+++ TEXT BLOCK
So the truth is, as much as I might want to be helpful to others, if I had been armed with a pistol in the movie theatre in Colorado or something similar, I might just have gotten the hell out of there or if I couldn’t get out, I would have gotten out my gun and hunkered until he was right on top of me.

In school full of little kids, I would probably be a little more aggressive, but even then, I would worry about shooting a little kid or a teacher by accident. No good.

And if it was some moron stealing an old lady’s purse or something, I would just beat the shit out him.

So we can talk all we want to, but if you think about, concealed carry should be for the most extreme circumstance of personal defense. Everything else is a little risky in my opinion.

Skaggfacemutt's avatar

No, going for my gun would be a last resort. I was taught in the concealed carry class not to pull the gun unless you are going to use it. Which means to me that if I take that step, someone’s going to die. No ifs, ands or buts. So no, I wouldn’t go for the gun unless someone was going to die anyway, and even then it would have to be me or a loved one. Unless there was a mass shooting going on – then I would use it. But I have never been in that situation, so who knows what I would actually do. I would like to know that myself.

ARE_you_kidding_me's avatar

I almost never have one out in public but if some one breaks in to my house in the middle of the night and the sight of the business end of a pistol does not convince them to leave then they may get shot. Honestly though I’ll probably use my pepper spray and call the cops when in public. That’s always at least as nearby as my car. There have been some high profile murders where I live, It has changed the way people think about things. After it happened there was a wait list of over a year to get into a cc permit class. If I’m armed and something happens then like others have said it’s a last resort. A last resort means I’m probably going to die not someone wants my wallet.

tomathon's avatar

If I did not cause the incident, then it is not my problem, so I feel no obligation to intervene. I bought firearms to protect myself, not others. Plus, you have the whole liability issue. I could be sued or prosecuted for unintentional injury or wrongful death. For this reason and on account of the Zimmerman case, I recently decided to purchase an Israeli bodyguard service, so if such incident should occur, it is their problem. I still carry, but I don’t expect to ever draw my weapon in a public domain unless both bodyguards were not around or taken out. I’ll still visit the shooting range though. I don’t expect the bodyguards would intervene either in a given opportunity to help someone since they would be breaking protocol and my contract.

echotech10's avatar

That is 100% illegal in the State of Florida. I have a firearm carry permit, and am prohibited by law to intervene. When I am carrying I either have my .38 revolver or my .380 semi-automatic pistol. My firearm is a “last resort” means of defense. If I can use a non-lethal means, I would rather do that. I can only use that firearm I am carrying to protect myself and my family. Otherwise that goes under vigilanteism. So, no, I do NOT intervene nor will I intervene. That is what the police are for, and at most, I would call the police.

cheebdragon's avatar

If you aren’t confident in your aim, you should not own a firearm.

Aspoestertjie's avatar

There are better ways to deal with confrontations than to use a gun. I will not feel obligated to intervene even if I am better prepared than most people. To use a gun, even in my home should be the very last option to take.
++++++
Rewrite the part of the concealed carry discussion that begins with "That is 100%" and ends with "own a firearm.", putting "law enforcement" wherever "the police" appears.
+++ RECORDED INFORMATION
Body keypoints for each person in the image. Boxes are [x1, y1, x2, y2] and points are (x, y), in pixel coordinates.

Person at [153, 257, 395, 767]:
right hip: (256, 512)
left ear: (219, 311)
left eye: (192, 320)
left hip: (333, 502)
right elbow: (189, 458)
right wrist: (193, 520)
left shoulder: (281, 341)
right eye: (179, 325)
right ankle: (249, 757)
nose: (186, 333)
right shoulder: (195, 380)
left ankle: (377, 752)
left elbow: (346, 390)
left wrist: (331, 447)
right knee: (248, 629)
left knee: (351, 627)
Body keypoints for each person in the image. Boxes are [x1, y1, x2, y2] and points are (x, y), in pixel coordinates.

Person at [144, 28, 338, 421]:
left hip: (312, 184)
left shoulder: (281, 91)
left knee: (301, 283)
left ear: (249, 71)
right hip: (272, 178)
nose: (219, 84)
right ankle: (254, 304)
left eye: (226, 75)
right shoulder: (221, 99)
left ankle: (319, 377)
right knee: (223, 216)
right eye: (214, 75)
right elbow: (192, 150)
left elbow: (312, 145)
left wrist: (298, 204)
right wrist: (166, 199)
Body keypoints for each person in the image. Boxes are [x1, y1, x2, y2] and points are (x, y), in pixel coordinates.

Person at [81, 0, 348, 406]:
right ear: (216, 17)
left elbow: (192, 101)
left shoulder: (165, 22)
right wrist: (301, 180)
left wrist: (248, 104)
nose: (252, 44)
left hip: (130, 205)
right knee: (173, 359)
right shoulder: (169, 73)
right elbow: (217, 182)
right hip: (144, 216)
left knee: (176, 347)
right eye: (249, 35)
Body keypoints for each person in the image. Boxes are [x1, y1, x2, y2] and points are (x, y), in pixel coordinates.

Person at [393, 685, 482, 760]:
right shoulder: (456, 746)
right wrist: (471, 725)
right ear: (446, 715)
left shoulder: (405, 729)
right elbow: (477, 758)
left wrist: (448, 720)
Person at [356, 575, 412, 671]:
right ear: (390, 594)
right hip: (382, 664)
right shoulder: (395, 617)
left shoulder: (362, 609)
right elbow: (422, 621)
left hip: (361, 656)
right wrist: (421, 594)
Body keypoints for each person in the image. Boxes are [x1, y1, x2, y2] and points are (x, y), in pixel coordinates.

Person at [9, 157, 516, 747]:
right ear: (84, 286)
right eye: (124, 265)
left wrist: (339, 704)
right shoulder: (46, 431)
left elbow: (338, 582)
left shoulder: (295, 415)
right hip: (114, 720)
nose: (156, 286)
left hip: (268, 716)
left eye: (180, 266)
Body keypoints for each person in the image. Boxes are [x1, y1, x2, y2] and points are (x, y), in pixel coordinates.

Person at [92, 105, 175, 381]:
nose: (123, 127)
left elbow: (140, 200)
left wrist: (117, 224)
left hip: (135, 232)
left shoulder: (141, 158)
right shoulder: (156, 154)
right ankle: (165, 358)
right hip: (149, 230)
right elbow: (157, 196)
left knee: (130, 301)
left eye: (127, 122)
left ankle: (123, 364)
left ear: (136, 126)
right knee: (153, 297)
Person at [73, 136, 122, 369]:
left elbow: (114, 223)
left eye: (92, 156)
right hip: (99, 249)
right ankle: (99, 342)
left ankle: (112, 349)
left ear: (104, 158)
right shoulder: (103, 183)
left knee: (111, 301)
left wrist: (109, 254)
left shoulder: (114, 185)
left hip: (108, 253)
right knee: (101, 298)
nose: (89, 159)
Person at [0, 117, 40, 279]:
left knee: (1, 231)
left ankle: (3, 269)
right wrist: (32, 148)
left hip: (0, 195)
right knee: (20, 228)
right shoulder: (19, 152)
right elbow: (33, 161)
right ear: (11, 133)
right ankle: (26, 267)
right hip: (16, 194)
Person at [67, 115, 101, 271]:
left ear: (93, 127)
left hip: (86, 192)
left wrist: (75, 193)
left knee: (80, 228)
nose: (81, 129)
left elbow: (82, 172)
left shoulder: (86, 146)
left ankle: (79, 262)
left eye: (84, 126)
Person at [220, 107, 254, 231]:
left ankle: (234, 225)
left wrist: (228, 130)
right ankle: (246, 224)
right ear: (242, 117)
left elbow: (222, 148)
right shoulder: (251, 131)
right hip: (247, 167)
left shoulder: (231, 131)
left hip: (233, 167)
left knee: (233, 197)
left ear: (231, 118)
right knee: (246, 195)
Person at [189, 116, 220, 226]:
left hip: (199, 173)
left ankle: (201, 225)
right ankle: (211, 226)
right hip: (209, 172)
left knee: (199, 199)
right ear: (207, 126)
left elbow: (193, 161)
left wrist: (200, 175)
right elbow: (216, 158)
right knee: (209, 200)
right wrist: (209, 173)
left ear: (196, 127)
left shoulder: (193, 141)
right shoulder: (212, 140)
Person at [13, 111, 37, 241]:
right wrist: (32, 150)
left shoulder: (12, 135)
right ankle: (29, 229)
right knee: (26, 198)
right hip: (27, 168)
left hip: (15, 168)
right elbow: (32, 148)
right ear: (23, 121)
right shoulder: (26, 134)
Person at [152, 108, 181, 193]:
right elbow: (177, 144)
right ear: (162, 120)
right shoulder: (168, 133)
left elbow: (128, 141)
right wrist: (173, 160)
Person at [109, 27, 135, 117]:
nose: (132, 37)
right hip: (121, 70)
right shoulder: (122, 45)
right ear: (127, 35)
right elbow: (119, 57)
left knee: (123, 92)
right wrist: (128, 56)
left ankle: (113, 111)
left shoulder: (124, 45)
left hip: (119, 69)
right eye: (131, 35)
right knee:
++++++
ANSWER FOR THE TASK:
That is 100% illegal in the State of Florida. I have a firearm carry permit, and am prohibited by law to intervene. When I am carrying I either have my .38 revolver or my .380 semi-automatic pistol. My firearm is a “last resort” means of defense. If I can use a non-lethal means, I would rather do that. I can only use that firearm I am carrying to protect myself and my family. Otherwise that goes under vigilanteism. So, no, I do NOT intervene nor will I intervene. That is what law enforcement are for, and at most, I would call law enforcement.

cheebdragon's avatar

If you aren’t confident in your aim, you should not own a firearm.